If you want a super sweet, light weight DSLR camera I would look into the Rebel tli - It shoots HD video too. You loose some FPS (frames per second) but for the price the camera is awesome.

Ok tips and tricks:
1: if you dont have a firm grasp of aperture, depth of field, rule of thirds, shutter speeds, iso, white balance, leading lines, noise, temperature, warm, cool, lighting, etc then go to your local camera shop and sign up for their digital photo classes. Any good photo shop does classes at least 1 time per week. When you understand all these terms and how they work together you can maximize your cameras potential.

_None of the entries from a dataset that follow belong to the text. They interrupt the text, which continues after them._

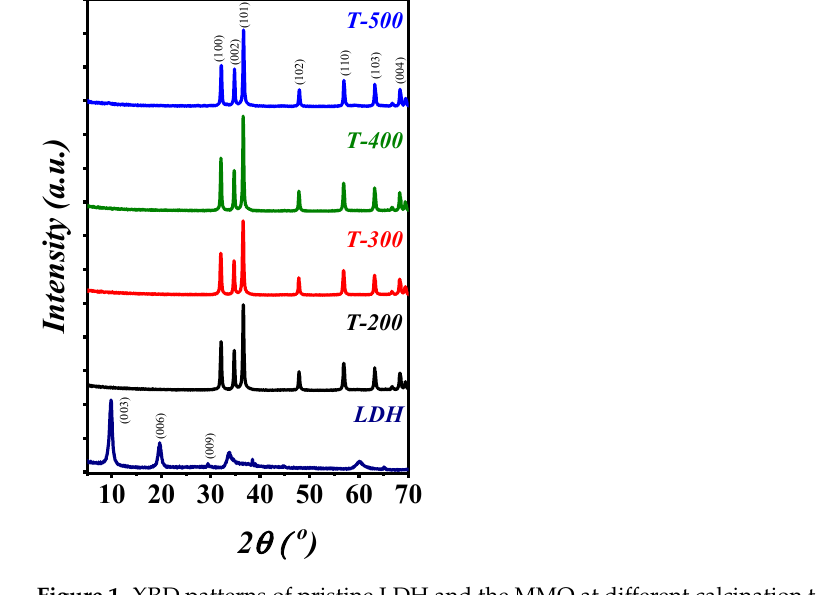
Figure 1. XRD patterns of pristine LDH and the MMO at different calcination temperatures.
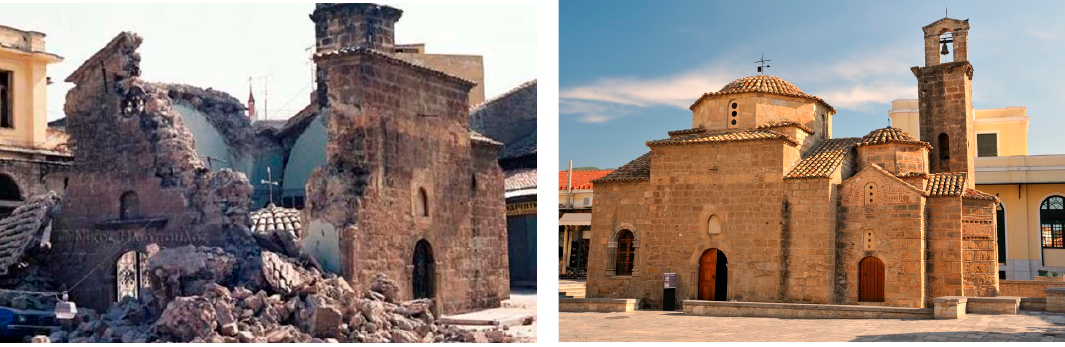
Figure 25. The church of Holy Apostles in the centre of Kalamata.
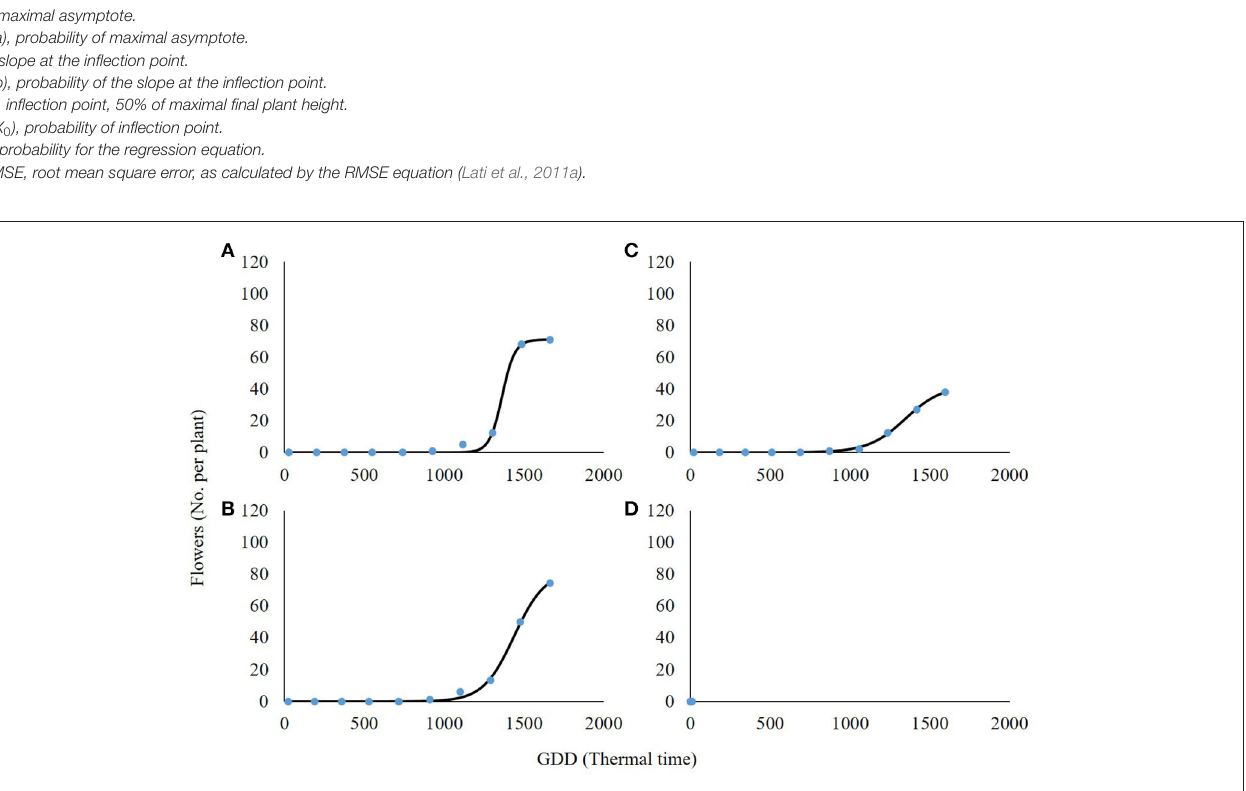
FIGURE 7 | Effect of shade levels (0, 30, 60, and 90%; A–D , respectively) on the final number of flowers per plant of Parthenium hysterophorus . The coefficient for non-linear regressions is given in Table 5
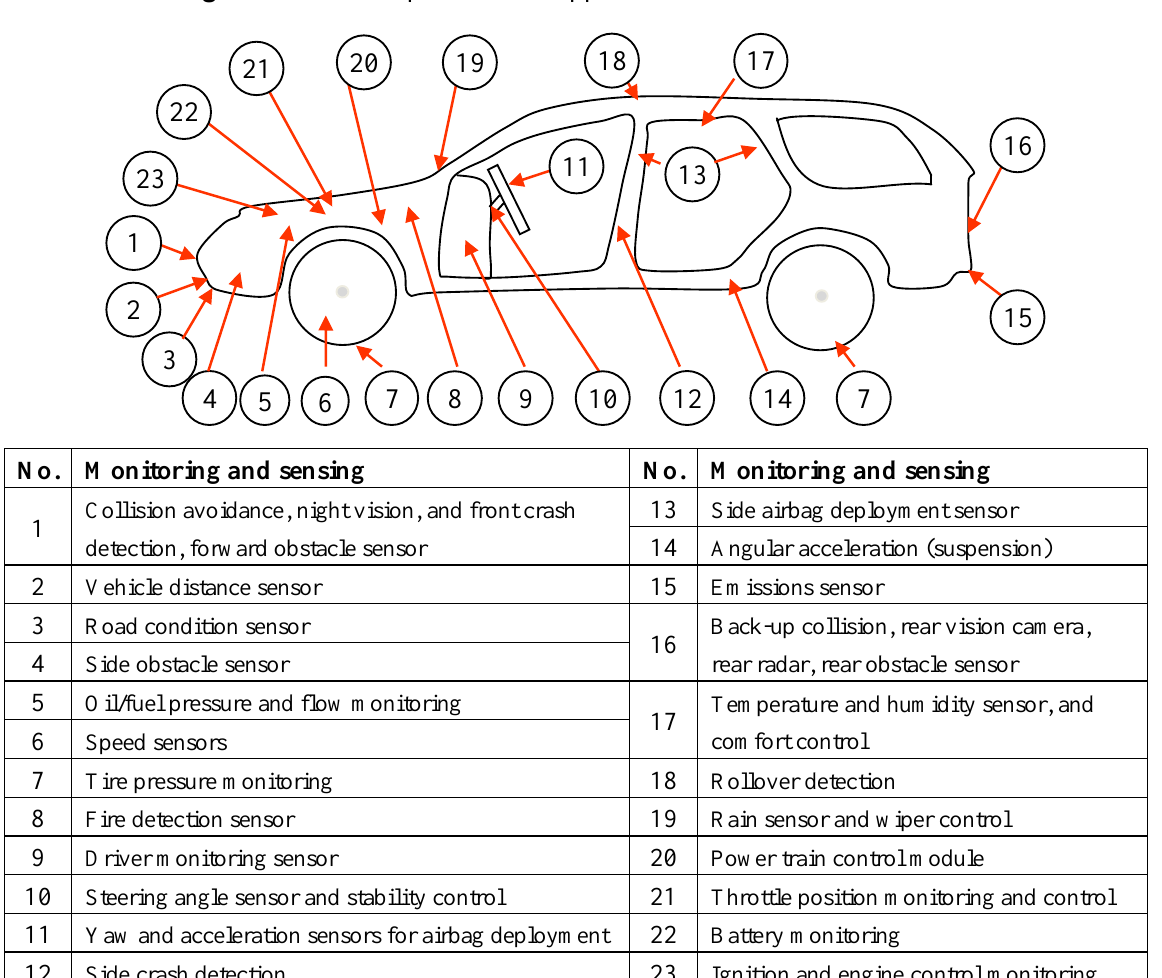
Figure 1. An example of PHM application for an automobile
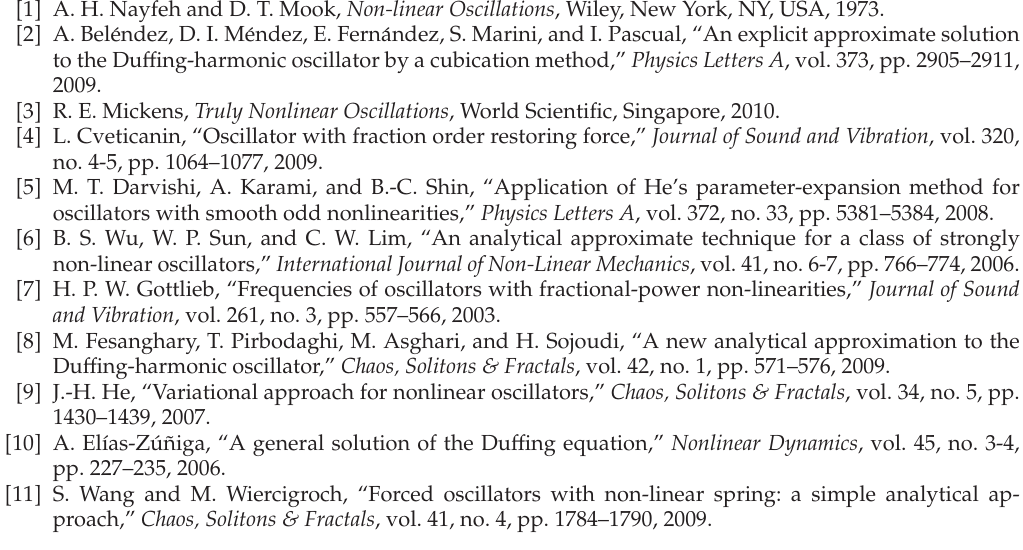
the frequency for free vibration and to find the response for forced vibration. The proposed method is geometrically explained by means of the first and second averaged derivatives of the restoring force. Various examples show that the solution can be approximated simply and accurately, no matter how complex the restoring force function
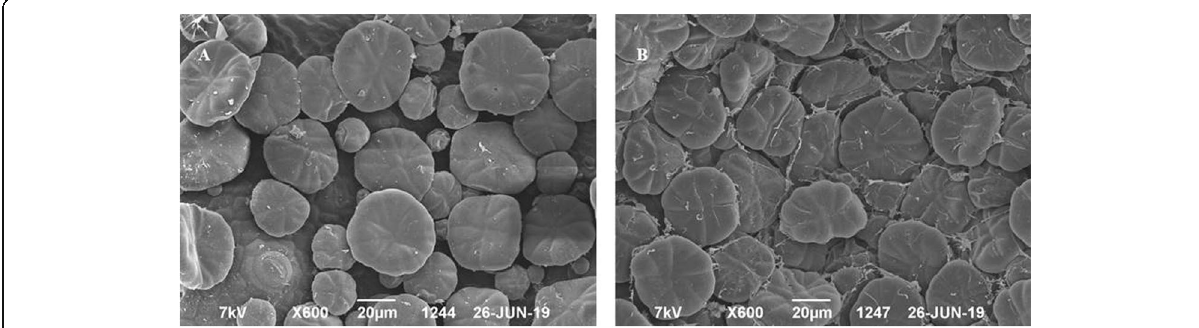
Fig. 1 Scanning electron micrograph of the M. hortensis leaf surface after critical-point drying ( a ) without OsO 4 and ( b ) with OsO 4 . Imaged at 7.00 kV with a magnification of X600. Scale bar represents 20 μ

2: practice. Disregard shooting with shutter or aperture priority and shoot in full manual until you know what your doing. Make the camera work for you the way you want it to, not you working around the camera. After you get step 1 down, its time to put it all together and practice. Once you have a good feel for the camera and what your going to shoot, then you can start using priority features on the camera. But you should know before hand how to set it up manually so you know what the camera is doing when you assign priority.

3: raw, jpg, card sizes, and editing: Card sizes first. Lots of people like to get 8,16, even 32 Gig cards. I shoot with 4 gig cards, several of them. Preference is up to you. I choose small "high" speed cards to maximize speed and for safety reasons. I feel much safer having data on several cards rather than maybe loosing all my pictures if something happens to the 1 card.
If you have a good photoediting program I would shoot RAW. The power of editing a RAW type is amazing. If you dont have editing software and you dont have large storage cards, then shoot JPG. Again using the software will take practice and some training. But remember. PHOTOGRAPHS come from the camera and you, not photoshop. Dont rely on software to fix your mistakes.

Good luck out there and post up some of your results!